Bug #20859 ndbd node fails to recover
Submitted: 5 Jul 2006 6:10 Modified: 7 Aug 2006 14:18
Reporter: David Abbott Email Updates:
Status: Not a Bug Impact on me:
Category:MySQL Cluster: Cluster (NDB) storage engine Severity:S2 (Serious)
Version:5.0.22 OS:Linux (Red Hat Linux ES4)
Assigned to: CPU Architecture:Any

[5 Jul 2006 6:10] David Abbott
A MySQL 5.0.22 SQL Server node started reporting 241 and 1204 errors i.e.
"Got temporary error 1204 'Temporary failure, distribution changed'"

Re-starting the ndbd server also running on this node failed and generated
stack traces (attached).

How to repeat:
Unable to repeat, ndbd node still down.

Suggested fix:
Will probably re-build with ndbd --initial.
[5 Jul 2006 6:11] David Abbott
ndbd and mysql logs

Attachment: ndblogs.tgz (application/octet-stream, text), 78.62 KiB.

[5 Jul 2006 6:13] David Abbott
cluster config.ini

Attachment: config.ini (application/octet-stream, text), 767 bytes.

[5 Jul 2006 6:29] David Abbott
cluster log file excerpt

Attachment: ndb_1_cluster.log (application/octet-stream, text), 22.57 KiB.

[5 Jul 2006 12:50] Miguel Solorzano
Changing Category to Cluster.
[6 Jul 2006 13:37] Jonas Oreland
The cluster log (and error log) indicates heartbeat failures.
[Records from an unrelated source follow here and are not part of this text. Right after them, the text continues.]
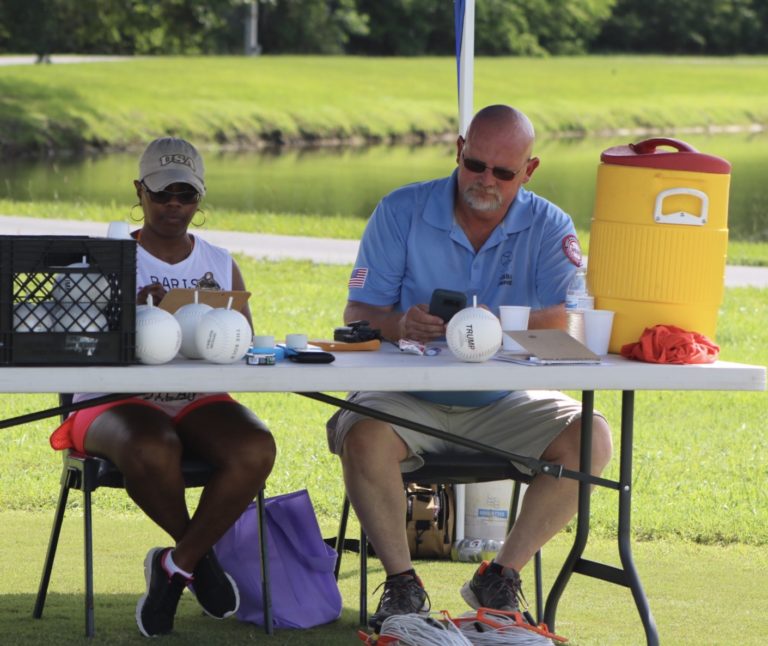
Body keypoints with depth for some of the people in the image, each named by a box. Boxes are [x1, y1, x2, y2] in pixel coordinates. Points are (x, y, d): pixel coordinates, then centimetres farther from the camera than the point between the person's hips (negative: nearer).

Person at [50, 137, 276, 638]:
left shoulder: (221, 264, 17)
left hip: (200, 403, 3)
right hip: (118, 403, -3)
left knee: (255, 448, -31)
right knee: (152, 451, -40)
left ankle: (176, 565, -11)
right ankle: (200, 555, -7)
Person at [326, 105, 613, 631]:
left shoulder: (550, 228, 0)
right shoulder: (401, 212, -1)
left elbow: (569, 321, -16)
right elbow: (358, 315, -6)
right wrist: (400, 324, -31)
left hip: (505, 403, 2)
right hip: (410, 399, -1)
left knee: (590, 439, -22)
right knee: (364, 437, -33)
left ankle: (501, 576, -10)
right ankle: (402, 583, -15)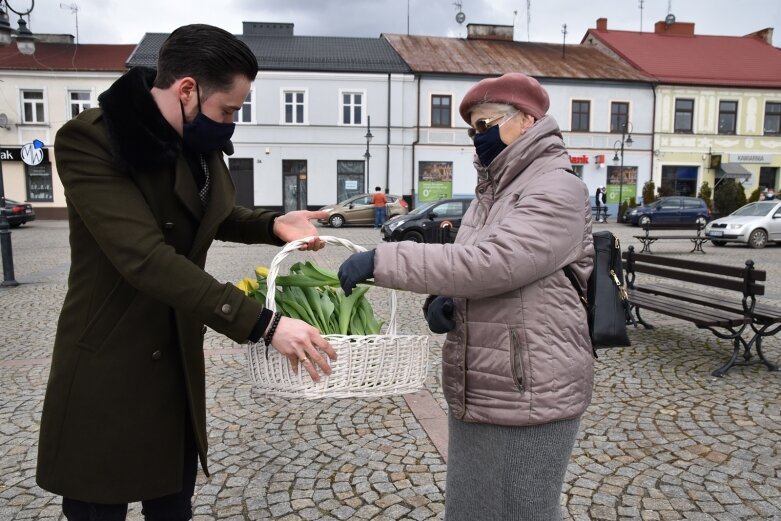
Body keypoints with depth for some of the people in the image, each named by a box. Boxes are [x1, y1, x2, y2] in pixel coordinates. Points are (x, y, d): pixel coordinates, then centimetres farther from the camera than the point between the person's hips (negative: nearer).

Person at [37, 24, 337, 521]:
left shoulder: (200, 144, 2)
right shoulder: (87, 141, -20)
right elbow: (147, 259, -31)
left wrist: (274, 225, -1)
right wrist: (264, 323, -35)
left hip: (178, 362, 7)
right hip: (107, 370, -6)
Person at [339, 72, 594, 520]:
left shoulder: (558, 190, -15)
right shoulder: (493, 190, 14)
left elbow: (489, 262, -28)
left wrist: (382, 260, -27)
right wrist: (441, 301, -6)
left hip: (528, 394, -8)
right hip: (477, 389, 8)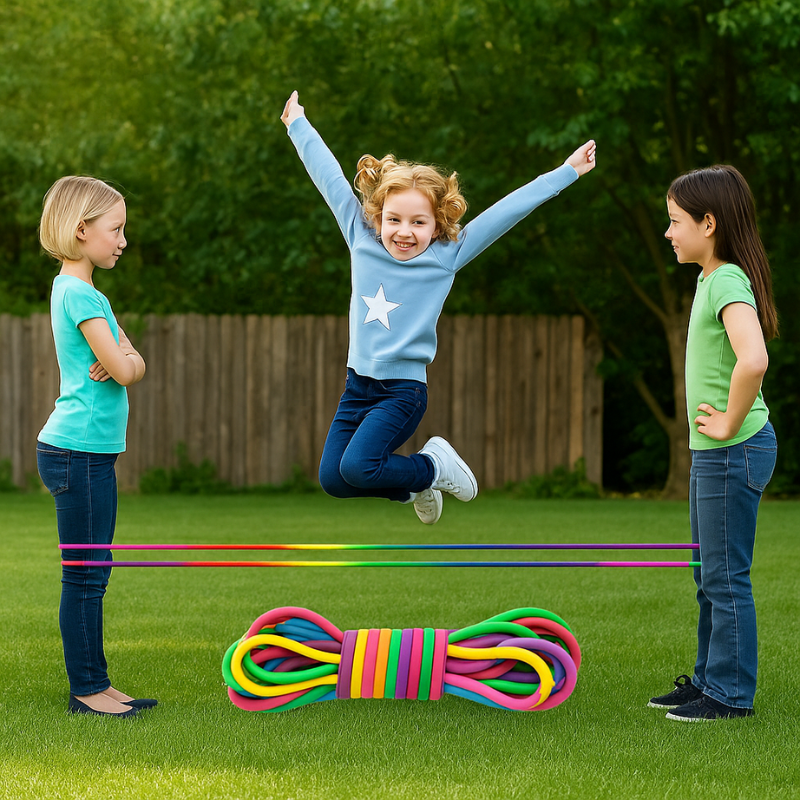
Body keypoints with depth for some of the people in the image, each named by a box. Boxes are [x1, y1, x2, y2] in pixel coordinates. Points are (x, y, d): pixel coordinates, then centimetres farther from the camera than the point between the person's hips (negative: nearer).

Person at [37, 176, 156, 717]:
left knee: (93, 574, 12)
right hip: (78, 453, -10)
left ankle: (96, 685, 17)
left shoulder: (78, 290, 16)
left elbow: (135, 365, 11)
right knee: (86, 576, -4)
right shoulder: (80, 293, -15)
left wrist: (122, 361, -11)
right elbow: (122, 371, -20)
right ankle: (87, 690, 1)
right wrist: (120, 363, 2)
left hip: (92, 454, 10)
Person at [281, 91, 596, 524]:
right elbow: (330, 179, 8)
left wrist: (567, 172, -5)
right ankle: (414, 484, 24)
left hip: (404, 391, -5)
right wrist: (298, 125, 18)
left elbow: (506, 211, -7)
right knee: (332, 478, -1)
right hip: (358, 385, 5)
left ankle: (432, 466, 7)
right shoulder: (362, 240, 1)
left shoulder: (446, 256, -5)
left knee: (357, 468, -21)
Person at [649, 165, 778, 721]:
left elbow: (753, 360, -35)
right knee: (711, 576, 17)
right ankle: (710, 680, 26)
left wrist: (730, 422, -22)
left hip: (735, 449, -10)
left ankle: (731, 695, 5)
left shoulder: (728, 282, -18)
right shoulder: (712, 278, 12)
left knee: (727, 577, -3)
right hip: (714, 451, 10)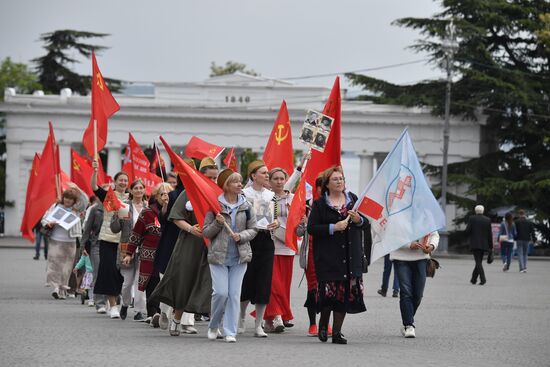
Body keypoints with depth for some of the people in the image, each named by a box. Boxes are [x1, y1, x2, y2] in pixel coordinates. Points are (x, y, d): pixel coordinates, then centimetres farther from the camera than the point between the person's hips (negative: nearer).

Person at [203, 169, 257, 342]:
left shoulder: (246, 206, 6)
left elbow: (253, 229, 9)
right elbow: (206, 232, 2)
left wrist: (241, 236, -10)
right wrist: (217, 223, -17)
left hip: (239, 256, 2)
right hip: (218, 255, -2)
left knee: (234, 294, -2)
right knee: (221, 292, -8)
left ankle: (230, 331, 4)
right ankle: (213, 326, 15)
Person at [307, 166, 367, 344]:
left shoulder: (353, 199, 12)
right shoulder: (319, 204, 0)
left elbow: (366, 222, 16)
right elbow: (311, 228, -5)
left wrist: (358, 220, -7)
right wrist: (333, 228, -15)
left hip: (351, 255, 4)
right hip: (328, 255, -3)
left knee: (346, 292, 0)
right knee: (329, 291, -9)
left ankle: (336, 331, 9)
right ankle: (323, 322, 19)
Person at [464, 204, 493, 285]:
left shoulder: (472, 219, -4)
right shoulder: (487, 220, 4)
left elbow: (467, 231, -9)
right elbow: (490, 234, 3)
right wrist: (491, 246, 7)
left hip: (475, 244, -3)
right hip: (484, 244, 3)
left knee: (478, 262, -6)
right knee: (479, 261, 14)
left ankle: (483, 279, -21)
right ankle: (474, 279, 23)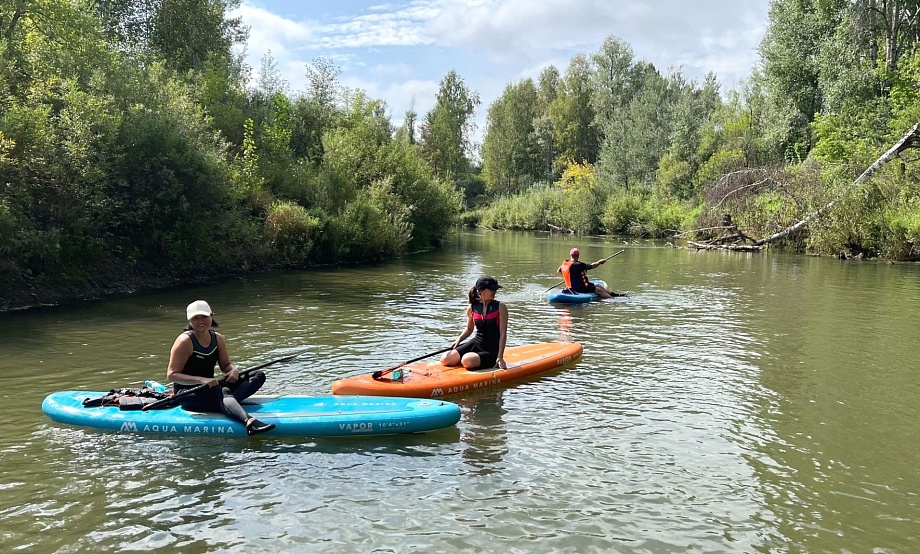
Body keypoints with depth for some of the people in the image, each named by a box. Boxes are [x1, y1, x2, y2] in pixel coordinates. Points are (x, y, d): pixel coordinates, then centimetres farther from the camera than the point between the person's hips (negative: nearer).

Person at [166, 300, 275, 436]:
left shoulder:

This often indicates very high load on cpu/disk/mem/network.

Can you examine if
1) there is any swapping going on (using vmstat or similar)
2) ndbd host machines have very high load (using top/vmstat or similar)
3) there has been any peek in load on machine, for example weekly fs-backup
   which might consume lots of memory/disk bandwith that might have locked ndbd out.

Otherwise, can you possibly identify some kind of pattern on mysqld where this occurs (but reading from log, it seems almost idle...)
[6 Jul 2006 14:43] David Abbott
Lo and behold, further investigation has revealed a disk problem. There did seem to be slow-downs on disk i/o, now we've tested the server in more depth disk errors are being generated.

Possibly a need for slightly better error messages ?